The Six Senses resort on Ko Yao Noi island
Days 9-14: Ko Yao Noi/Ko Yao Yai
Your last five nights are all about the beach — and there are none finer than those of Phuket and Krabi. Sandwiched between the two provinces, in the heart of Phang Nga Bay, are the unspoilt islands of Ko Yao Noi and Ko Yao Yai — just white sand, green waters, ramshackle fishing villages and little more. Splurge on a stay at the dreamy Six Senses Yao Noi (doubles from £300, B&B, sixsenses. com), an eco-retreat with a wicked sense of style, or book Santhiya Yao Yai (doubles from £90, B&B, santhiya.com), a charming Thai-owned resort with sea-view villas and a colossal lagoon-shaped swimming pool, complete with waterfall.
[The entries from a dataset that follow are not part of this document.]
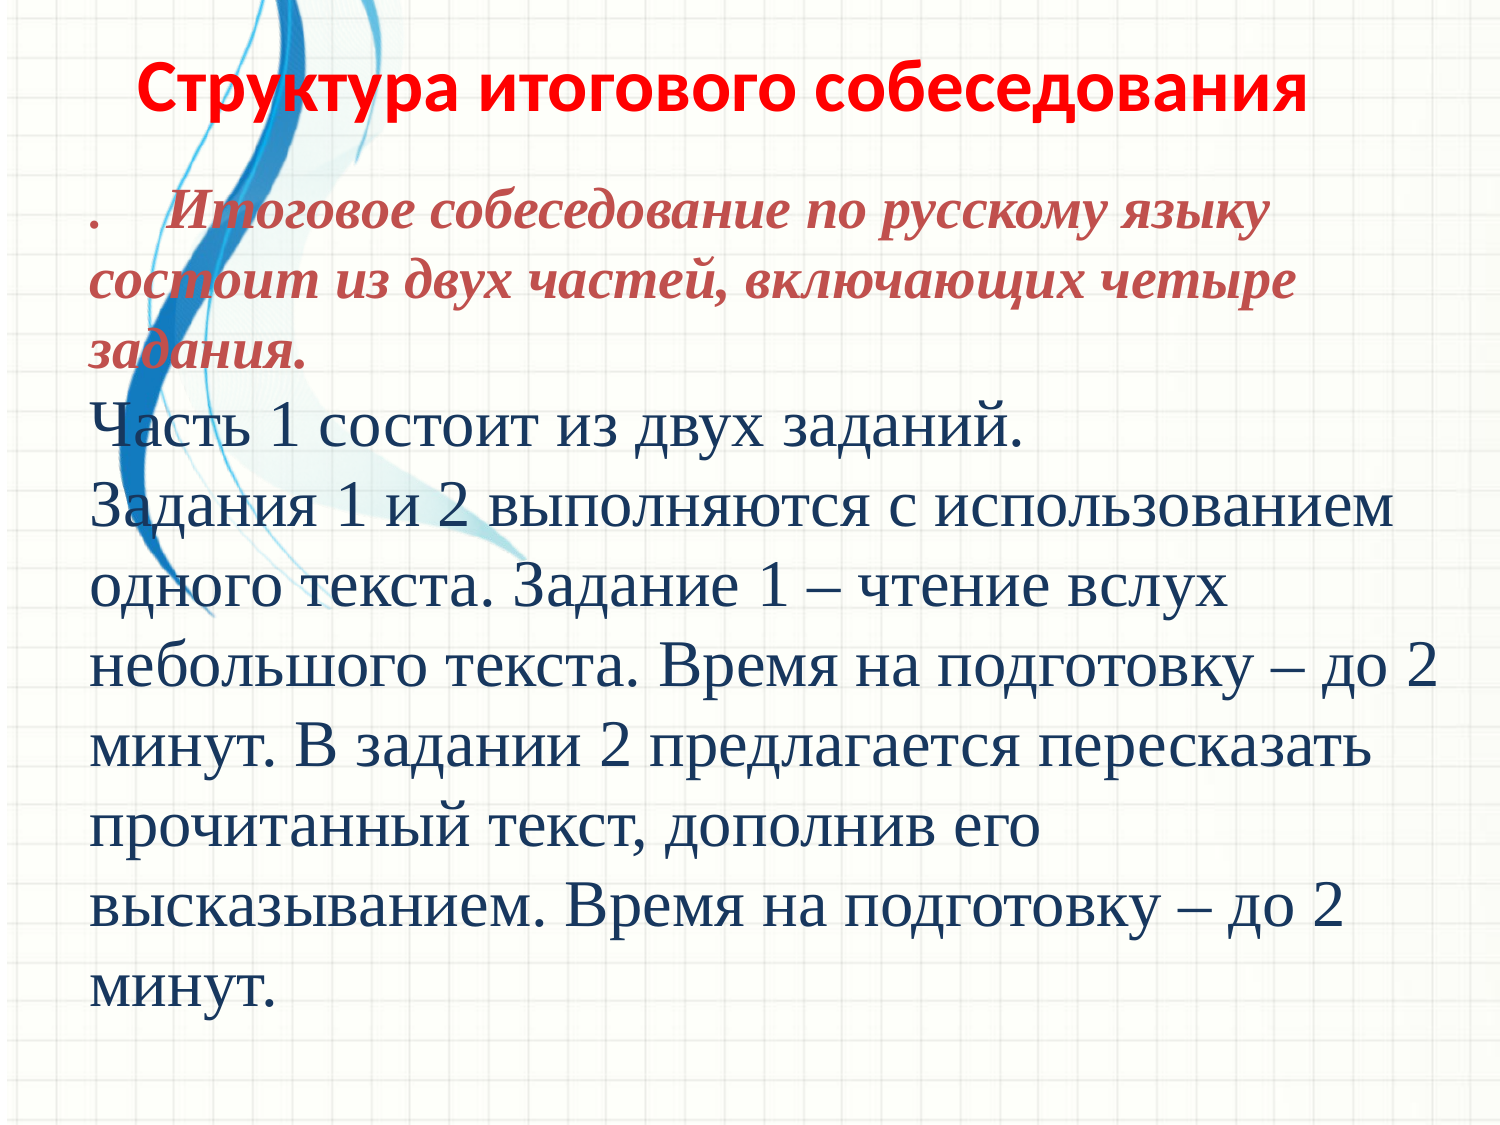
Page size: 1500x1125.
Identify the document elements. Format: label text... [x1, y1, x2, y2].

title Структура итогового собеседования [137, 36, 1362, 127]
text_box .  Итоговое собеседование по русскому языку состоит из двух частей, включающих четыре задания. Часть 1 состоит из двух заданий. Задания 1 и 2 выполняются с использованием одного текста. Задание 1 – чтение вслух небольшого текста. Время на подготовку – до 2 минут. В задании 2 предлагается пересказать прочитанный текст, дополнив его высказыванием. Время на подготовку – до 2 минут. [75, 162, 1463, 1027]
picture [0, 0, 1500, 1125]
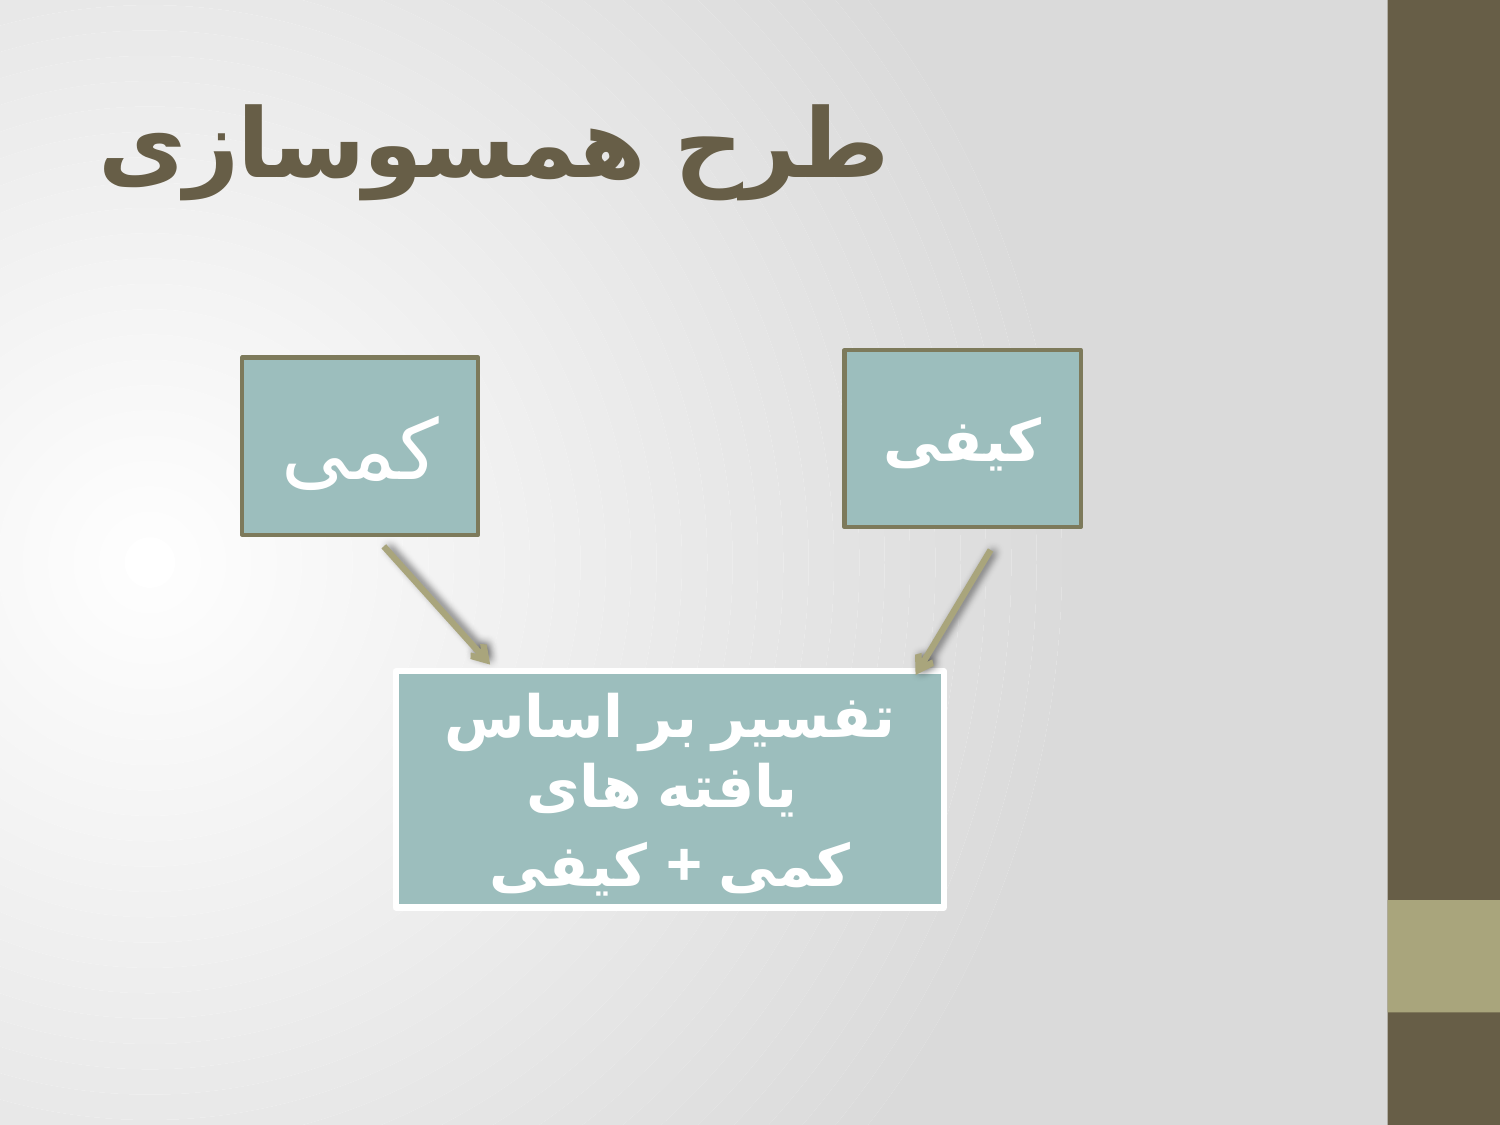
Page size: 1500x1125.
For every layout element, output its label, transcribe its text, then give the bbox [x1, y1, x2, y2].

title طرح همسوسازی [75, 45, 1325, 233]
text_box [241, 349, 1082, 909]
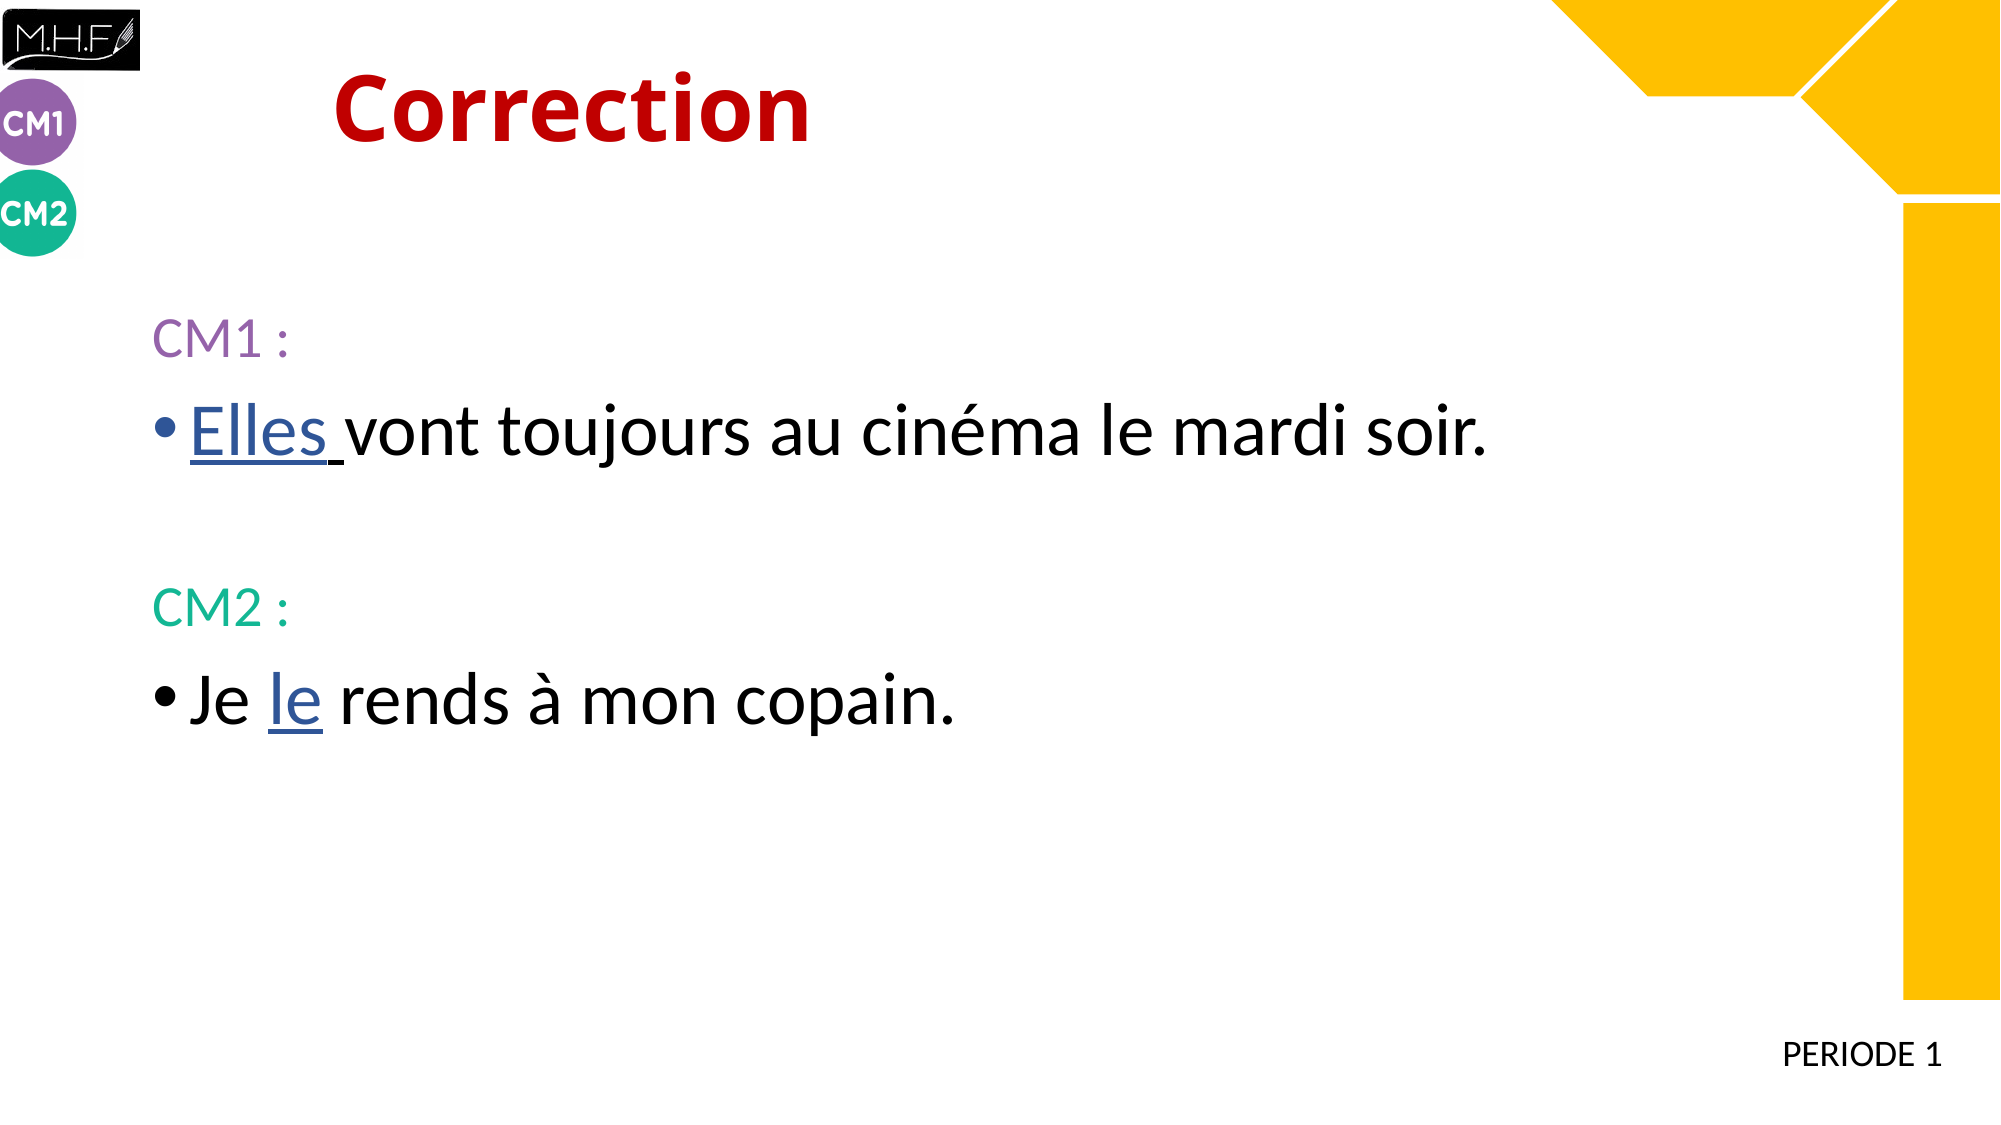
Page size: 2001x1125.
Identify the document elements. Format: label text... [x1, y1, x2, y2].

title Correction [316, 3, 1863, 221]
text_box [1902, 202, 2000, 1001]
picture [0, 7, 140, 259]
text_box PERIODE 1 [1362, 1021, 1967, 1125]
text_box [1799, 0, 2000, 196]
text_box [1549, 0, 1892, 98]
list CM1 : Elles vont toujours au cinéma le mardi soir. CM2 : Je le rends à mon copain. [137, 299, 1863, 1014]
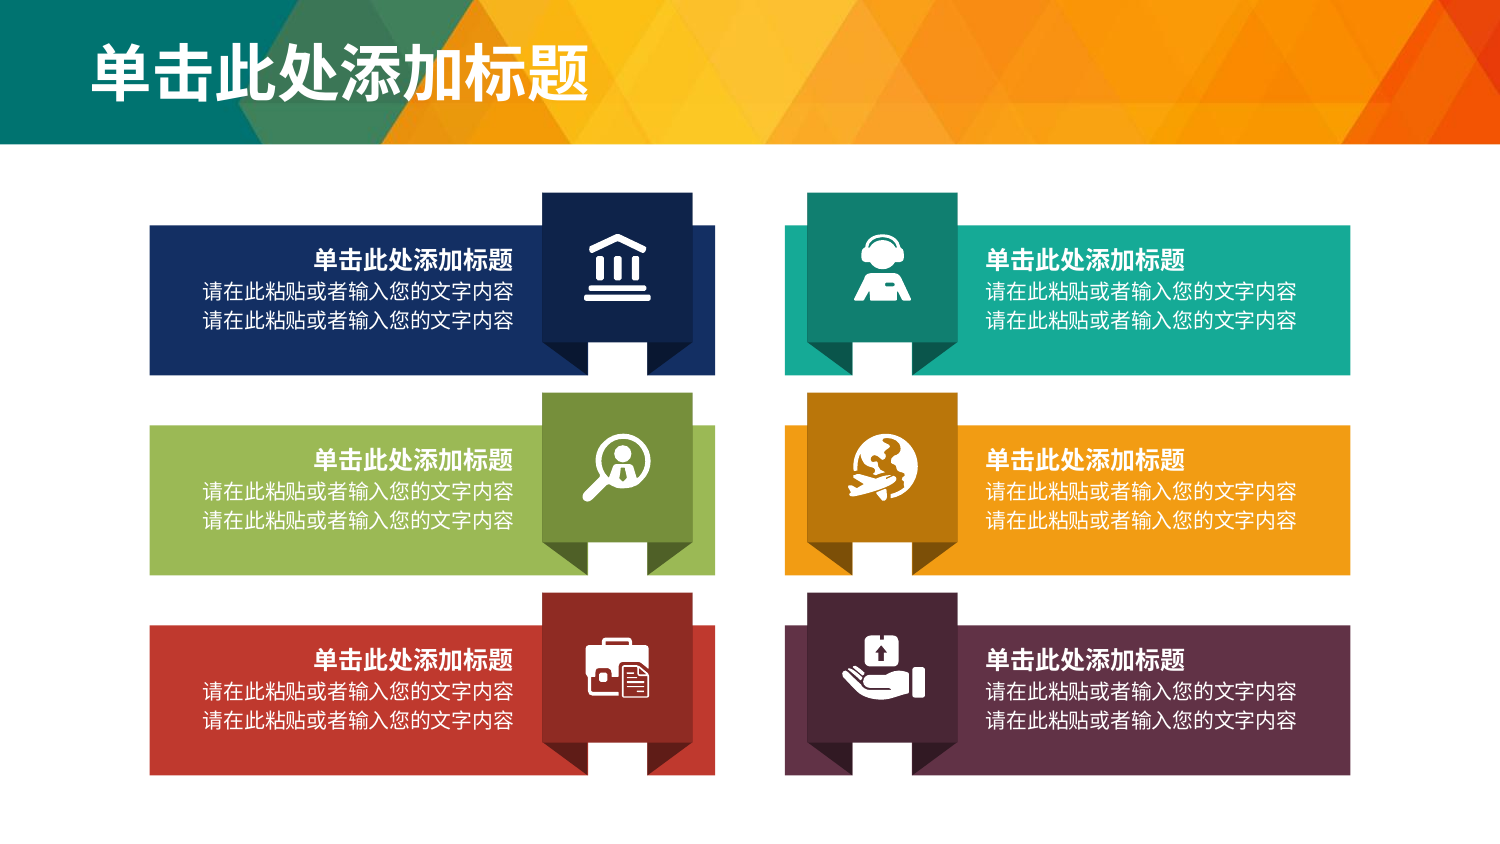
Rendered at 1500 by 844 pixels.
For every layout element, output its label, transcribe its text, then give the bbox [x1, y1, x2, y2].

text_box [784, 192, 1351, 376]
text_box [784, 592, 1351, 776]
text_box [149, 592, 716, 776]
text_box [149, 392, 716, 576]
text_box 单击此处添加标题 [75, 26, 1060, 116]
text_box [149, 192, 716, 376]
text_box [853, 234, 912, 301]
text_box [585, 637, 650, 698]
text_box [784, 392, 1351, 576]
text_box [581, 433, 654, 502]
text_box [584, 234, 651, 301]
picture [0, 0, 1500, 144]
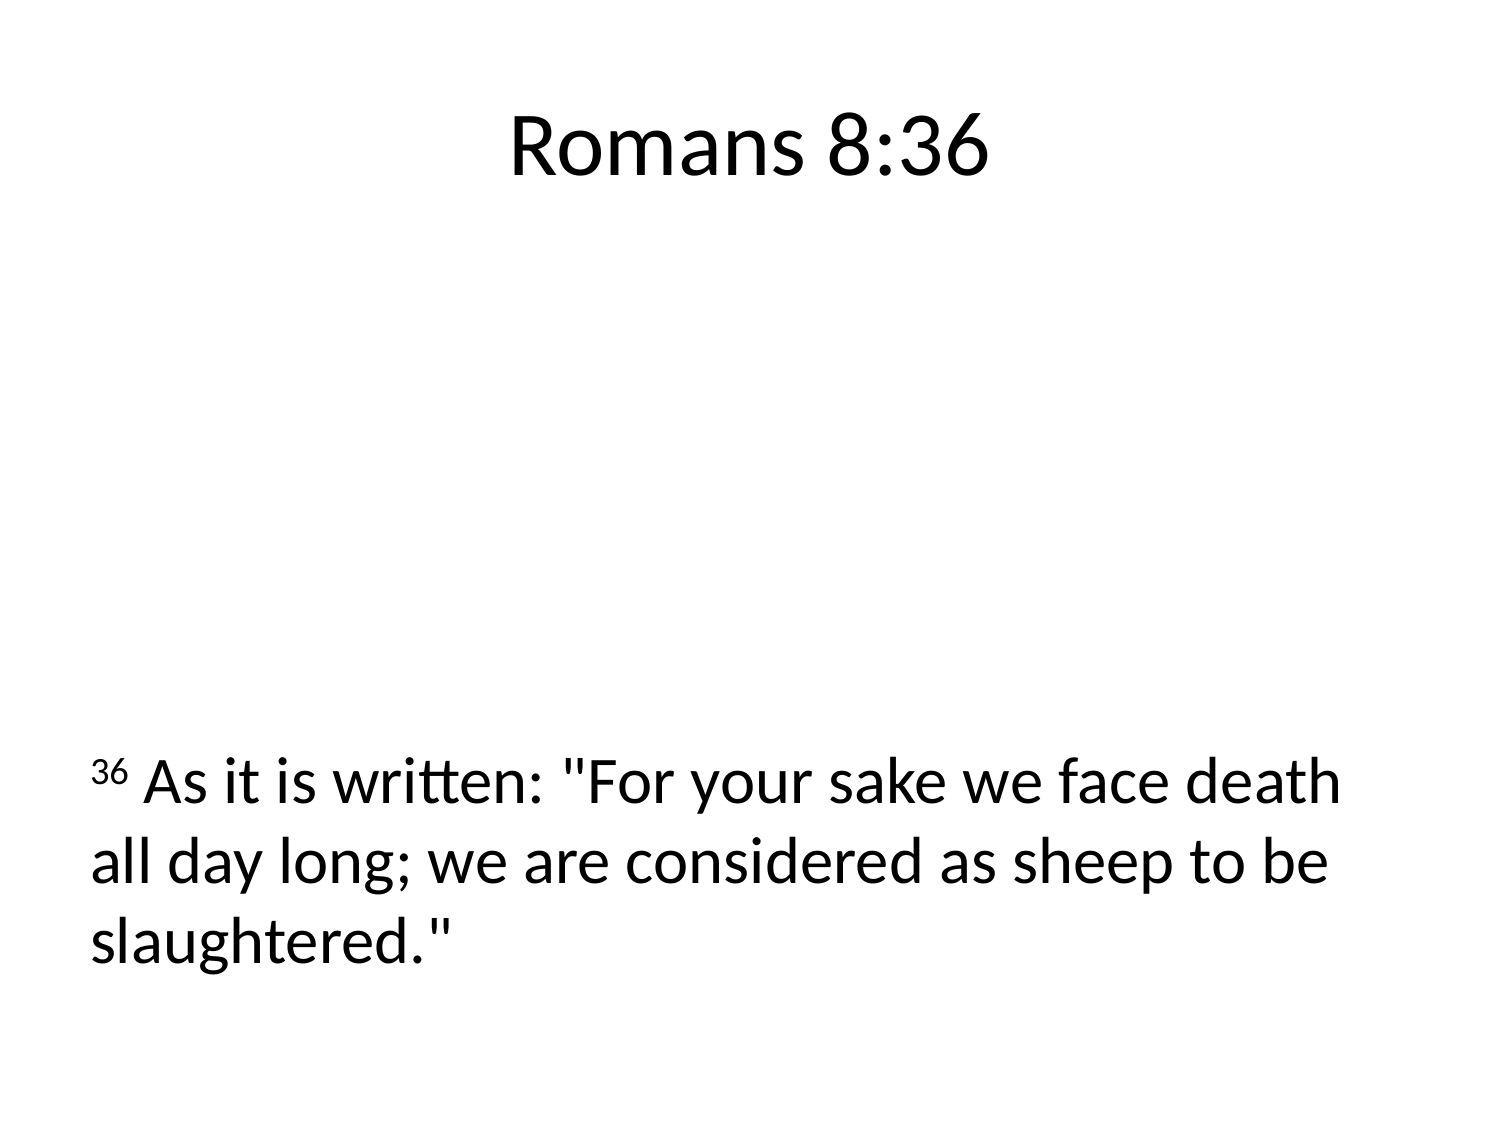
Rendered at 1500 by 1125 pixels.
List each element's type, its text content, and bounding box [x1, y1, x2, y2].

Take at least one day out to explore the limestone islands scattered throughout the region. The Phi Phi group is the famous one, but it’s best avoided — it’s the Lindsay Lohan of the southern Thai islands and just as unlikely to make a comeback. Head north to the dramatic M-shaped bay at Ko Hong early in the morning instead.
Save for next time
The ancient Buddhist temple ruins of Ayutthaya; the Similan Islands; the Mae Hong Son loop; beach- hopping on Ko Samui and Ko Pha-Ngan.
When to go
High season is December to March, when the weather is at its best; but for fewer tourists, lower prices and still plenty of sunshine, go at either end of the rainy season, in April or November.
Flights
Direct flights from London to Bangkok in November start at £474 return with Eva Air. British Airways and Thai Airways also fly direct. Emirates and Etihad both fly to Bangkok and Phuket via their respective hubs, with fares starting at £415 in November.
Packages
For similar itineraries, all including flights, road or rail transfers, guides and B&B accommodation, try Audley, from £2,295pp (01993 838450, audleytravel.com); Kuoni, from £1,885pp (01306 747008, kuoni.co.uk); or Trailfinders, from £1,049pp (020 7368 1591, trailfinders.com).